Comme on le lui avait promis, Martin Loin fit fortune, ce qui s’avéra chose des plus aisées dans ce pays où les charges étaient réellement insignifiantes. Il n'avait pas eu à se préoccuper des caisses de retraite, des caisses d'assurance maladie, des mutuelles d'assurance, tout semblait pris en charge par l’État qui pour autant n'écrasait pas ses administrés sous le joug d'impôts insupportables.
La vie s'écoula ainsi, belle et facile, durant une vingtaine d'années dans ce pays jeune et joyeux où l'argent coulait à flot, où chacun profitait de villas somptueuses, de cabriolets élégants, de repas toujours plus raffinés… On allait de maison en maison chaque soir comme pour une longue fête sans fin. Puis, la fête devint moins joyeuse aux yeux de Martin, il trouvait les soirées moins folles, plus monotones, peut-être même plus ennuyeuses. Rapidement il était pris de bâillements annonciateurs d'un réel besoin de dormir. Il vieillissait. Il perdit le goût des mets savoureux, le champagne lui donnait des aigreurs qui l'obligeaient à la sobriété. Quelques douleurs diffuses le contrariaient de plus en plus souvent. Il n'était pas réellement très vieux mais il faut dire que dans cette société où la jeunesse était de rigueur, il faisait exception, disons même qu'il faisait tache. Bon nombre de ses contemporains avaient déjà disparu. Depuis quelque temps il avait senti qu'on le considérait comme un vieillard. Il avait perçu parfois des coups d’œil désagréables, comme une question, une interrogation, un reproche ; mais qu'est-ce qu'il fait encore là, celui-là ? Il lui semblait que l'on contestait son droit à être encore en vie. Puis vint un jour où une souffrance lancinante lui tirailla le ventre, un véritable supplice, un calvaire insupportable. Le médecin qu'il consulta ne lui cacha pas la gravité de son mal.
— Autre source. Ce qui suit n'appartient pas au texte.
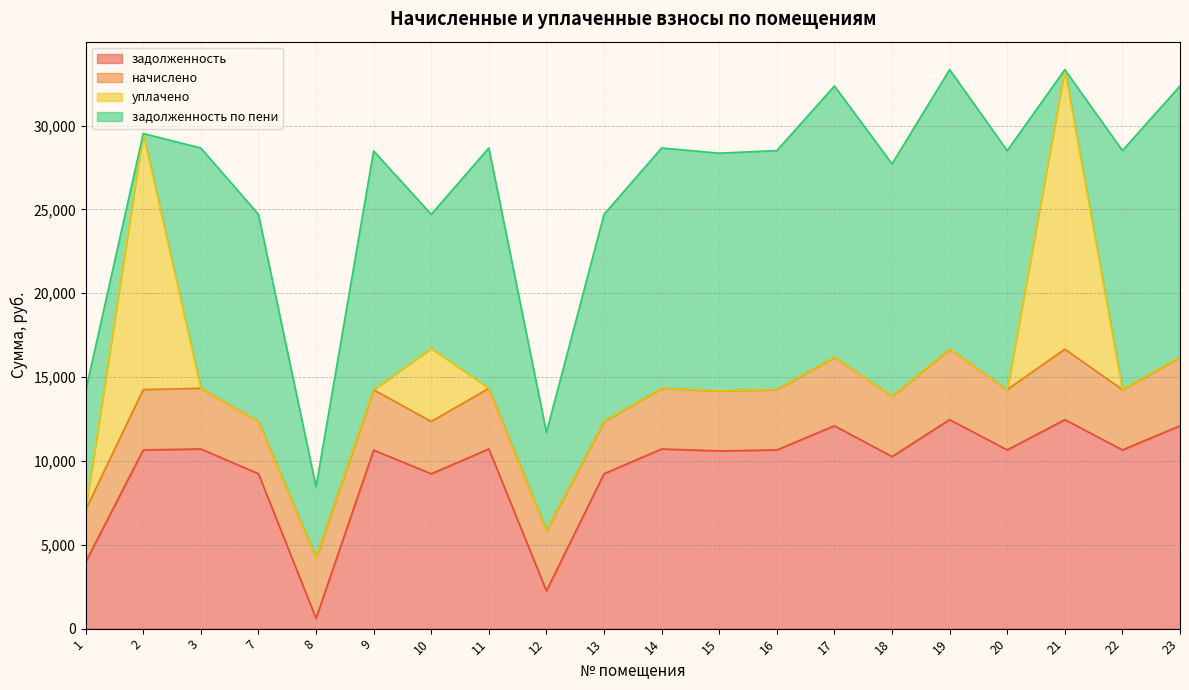

Which series has the largest total across all categories?

задолженность по пени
– Ça s'opère ? avait-il demandé. – Oui, sans doute, avait répondu l'homme de l'art, mais nous, nous ne faisons pas ! – Comment ça vous ne faites pas ! avait-il rétorqué, furieux . – Ici, en Transmanie, monsieur, on ne soigne pas les maladies graves. Trop cher, beaucoup trop cher ! Il faut savoir être raisonnable, mon bon monsieur. – Je souffre, avait crié Martin Loin, je souffre le martyre, soignez-moi, je vous en prie, soulagez-moi, avait-il imploré, donnez-moi au moins quelque chose pour apaiser ma douleur, je veux… je veux… – Mais, on vous a déjà donné quelque chose, monsieur, avait coupé court le médecin. N'hésitez surtout pas à vous rendre dans un de nos bureaux d'humanité, le personnel sera toujours là pour vous aider.
Martin Loin n'en revenait pas de cette désinvolture. Il se rendit aussitôt au bureau d'humanité le plus proche de son quartier pour recevoir le soutien qu'on lui avait promis. Une infirmière pressée et peu aimable l'introduisit dans une chambre, une cellule devrait-on dire, sans fenêtre, austère à souhait, avec pour tout mobilier un lit d'une blancheur immaculée et une chaise en métal. Elle lui demanda de sortir ses petites pilules et lui tendit un verre d'eau bien fraîche.